TÜRK KADINI
---İsmail KARA---
Son yıllarda aile içi şiddetin ve kadına karşı yapılan zulmün artışı
karşısında, bir insan olarak çok üzülüyorum.
Zira şu en gelişmiş çağda insanın insana zulmü, hazmedilir türden değil…
Hayvanlara karşı yapılan eziyetlerin dünyaca kınandığı, hayvan haklarıyla
ilgili sivil toplum kuruluşlarının hızla çoğaldığı şu zamanda, insan haklarının
daha ziyade ön planda tutulması gerektiğine inanıyorum.
Özellikle Türk kadını için geçmişimize baktığımızda, bugünkünden çok
daha ileri konumda olduğumuzu söylersek, abartmış olmayız.
Türk kadınının sosyal ve siyasal boyutunu ele almak için öncelikle tarih
içerisindeki durumunu ve gelişim seyrini incelemek gerekir. Türklerin Orta
Asya’daki varlığından itibaren İslam dininin kabul edildiği 8. yüzyılın
ortalarına kadar olan dönemde, Türk kadını toplumsal konum bakımından büyük
ölçüde erkekle eşitti. Hun hakimiyetinin sürdüğü devirlerde devletin başı
hakan, eşi hatun ile birlikte devleti temsil ederlerdi. Türklerin ilk yazılı
belgeleri olan Orhun Kitabelerinde Türk kadınından saygı ile bahsedilir. Devlet
ve milletle ilgili önemli kararların alındığı kurultaylara hatunlar da katılır
ve etkili olurdu. Kadın erkekler gibi çok iyi ata biner ve kılıç kullanırdı.
Yine bu dönemde evli kadın kutsal sayılır, ona hakaret edenler şiddetle
cezalandırılırdı. Bilinen gelenek ve görenekler her yönüyle erkeklere denk
olduklarını ispatlamaktadır.
Kadınları hor görmeye,
aşağılamaya ve onlara çeşitli hakaretlerde bulunmaya, eza-cefa etmeye hiçbir
erkeğin hakkı yoktur ve de olamaz.
Bakınız Hz.Muhammed bir
hadisinde ne diyor; “Kadınlara ancak asalet ve şeref sahibi kimse değer verir.
Onları ancak kötü ve aşağılık kimseler hor görür”.

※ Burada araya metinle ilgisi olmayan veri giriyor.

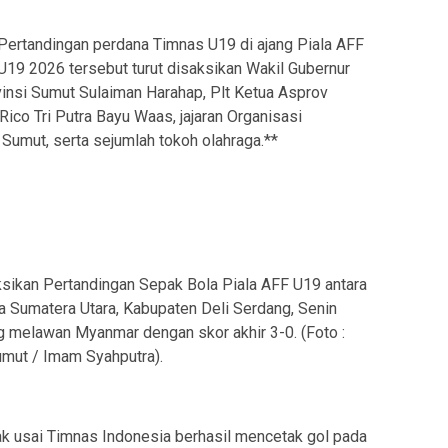
Pertandingan perdana Timnas U19 di ajang Piala AFF
U19 2026 tersebut turut disaksikan Wakil Gubernur
vinsi Sumut Sulaiman Harahap, Plt Ketua Asprov
ico Tri Putra Bayu Waas, jajaran Organisasi
Sumut, serta sejumlah tokoh olahraga.**
ksikan Pertandingan Sepak Bola Piala AFF U19 antara
 Sumatera Utara, Kabupaten Deli Serdang, Senin
 melawan Myanmar dengan skor akhir 3-0. (Foto :
umut / Imam Syahputra).
ak usai Timnas Indonesia berhasil mencetak gol pada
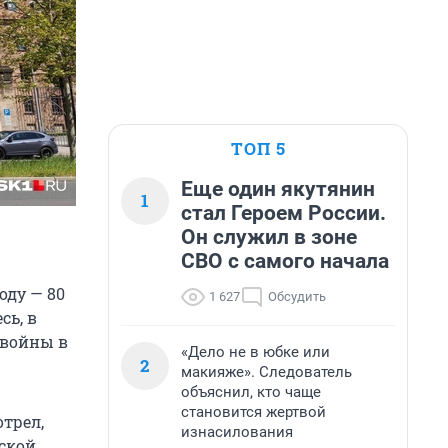
ТОП 5
Еще один якутянин
1
стал Героем России.
Он служил в зоне
СВО с самого начала
оду — 80
1 627
Обсудить
сь, в
 войны в
«Дело не в юбке или
2
макияже». Следователь
объяснил, кто чаще
становится жертвой
трел,
изнасилования
вской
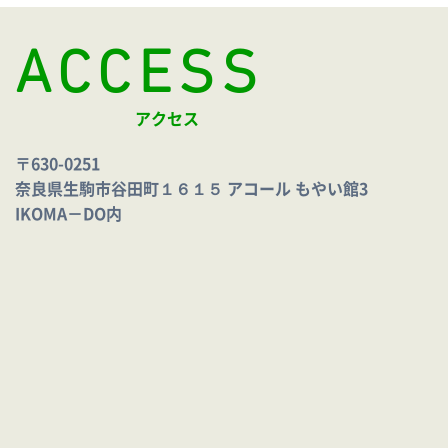
ACCESS
アクセス
〒630-0251
奈良県生駒市谷田町１６１５ アコール もやい館3
IKOMA－DO内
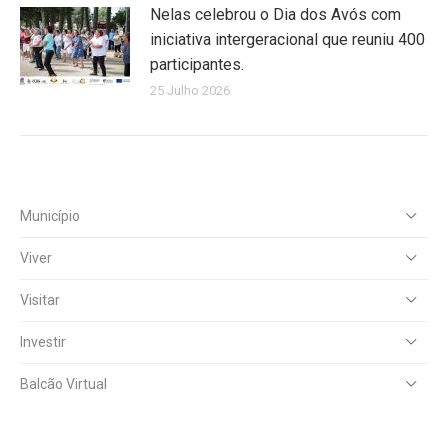
Nelas celebrou o Dia dos Avós com
iniciativa intergeracional que reuniu 400
participantes.
25 Julho 2026
Município
Viver
Visitar
Investir
Balcão Virtual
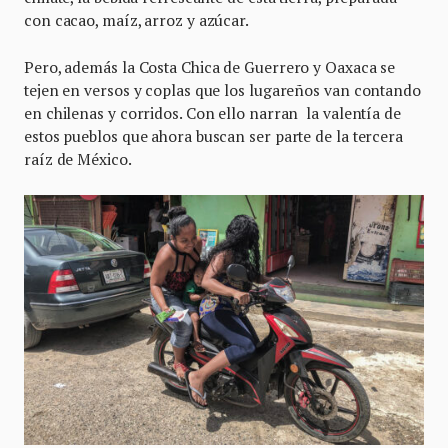
con cacao, maíz, arroz y azúcar.
Pero, además la Costa Chica de Guerrero y Oaxaca se
tejen en versos y coplas que los lugareños van contando
en chilenas y corridos. Con ello narran la valentía de
estos pueblos que ahora buscan ser parte de la tercera
raíz de México.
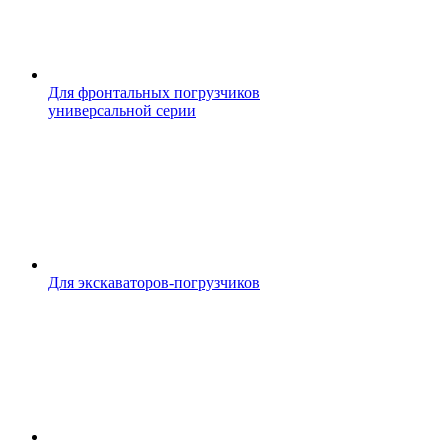
Для фронтальных погрузчиков
универсальной серии
Для экскаваторов-погрузчиков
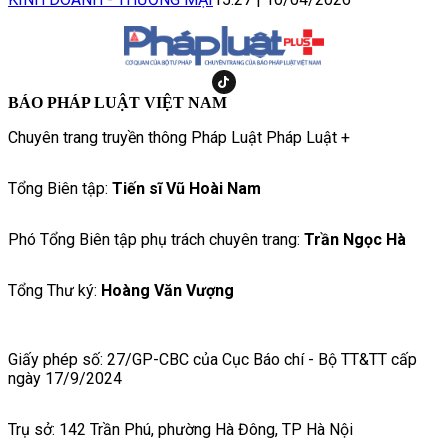
BÁO PHÁP LUẬT VIỆT NAM
Chuyên trang truyền thông Pháp Luật Pháp Luật +
Tổng Biên tập:
Tiến sĩ Vũ Hoài Nam
Phó Tổng Biên tập phụ trách chuyên trang:
Trần Ngọc Hà
Tổng Thư ký:
Hoàng Văn Vượng
Giấy phép số: 27/GP-CBC của Cục Báo chí - Bộ TT&TT cấp
ngày 17/9/2024
Trụ sở: 142 Trần Phú, phường Hà Đông, TP Hà Nội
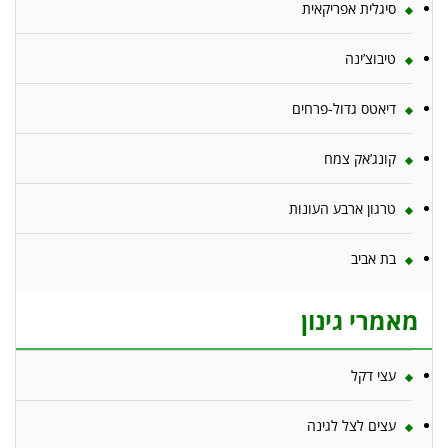
סיגלית אפריקאית
טיבוצ’ינה
דיאטס גדול-פרחים
קונג’אק צמח
טרגון ארבע העונות
בת אביב
מאמרי גינון
עצי דקל
עצים לצל לגינה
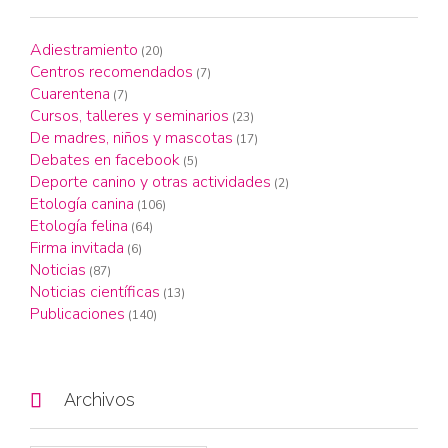
Adiestramiento
(20)
Centros recomendados
(7)
Cuarentena
(7)
Cursos, talleres y seminarios
(23)
De madres, niños y mascotas
(17)
Debates en facebook
(5)
Deporte canino y otras actividades
(2)
Etología canina
(106)
Etología felina
(64)
Firma invitada
(6)
Noticias
(87)
Noticias científicas
(13)
Publicaciones
(140)

Archivos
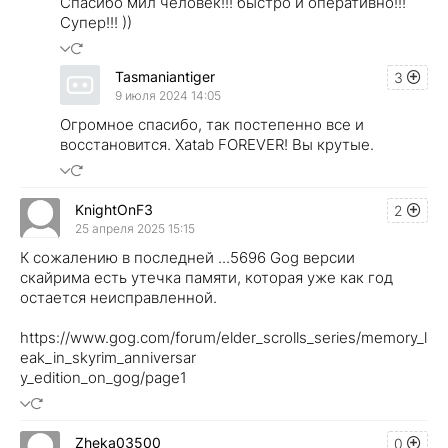
Спасибо мил человек!!! быстро и оперативно!!!
Супер!!! ))
Tasmaniantiger
3
9 июля 2024 14:05
Огромное спасибо, так постепенно все и
восстановится. Xatab FOREVER! Вы крутые.
KnightOnF3
2
25 апреля 2025 15:15
К сожалению в последней ...5696 Gog версии
скайрима есть утечка памяти, которая уже как год
остается неисправленной.
https://www.gog.com/forum/elder_scrolls_series/memory_l
eak_in_skyrim_anniversar
y_edition_on_gog/page1
Zheka03500
0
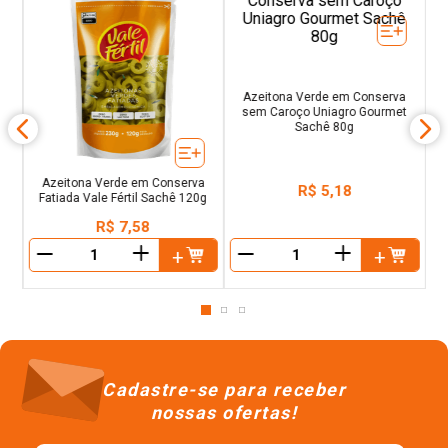
a
00g
Azeitona Verde em Conserva
Azeitona Verde em Conserva
sem Caroço Uniagro Gourmet
Fatiada Vale Fértil Sachê 120g
Sachê 80g
R$
7
,
58
R$
5
,
18
＋
＋
－
－
Cadastre-se para receber
nossas ofertas!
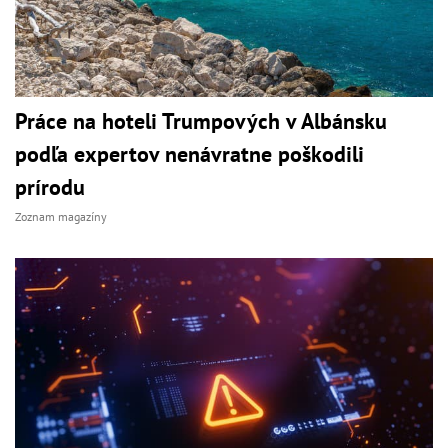
Práce na hoteli Trumpových v Albánsku
podľa expertov nenávratne poškodili
prírodu
Zoznam magazíny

Kadınları hor gören kötü ve
aşağılık kimse olmayalım.
Kadın, aile içinde bir
öğretmendir, bir eğitimcidir. Zira milletimizin birer ferdi olan çocukları,
geleceğe onlar hazırlar. Bu itibarla Büyük Önder Atatürk de şöyle der;
“Kadınlarımız erkeklerden daha çok aydın, daha çok kültürlü, daha fazla bilgili
olmaya mecburdurlar”. Öğretmen, nasıl bir saygınlığa sahip ise; kadınımız da
büyük bir saygınlığa sahiptir. Onları eğitimsiz ve geride bırakmaya da hiçbir
yönetimin, hiçbir şahsiyetin hakkı yoktur.
Kadınlarımıza önem verelim,
onların iyi yetişmesi, en azından aile içinde iyi bir eğitimci olmalarını
sağlamak için de azami gayreti gösterelim.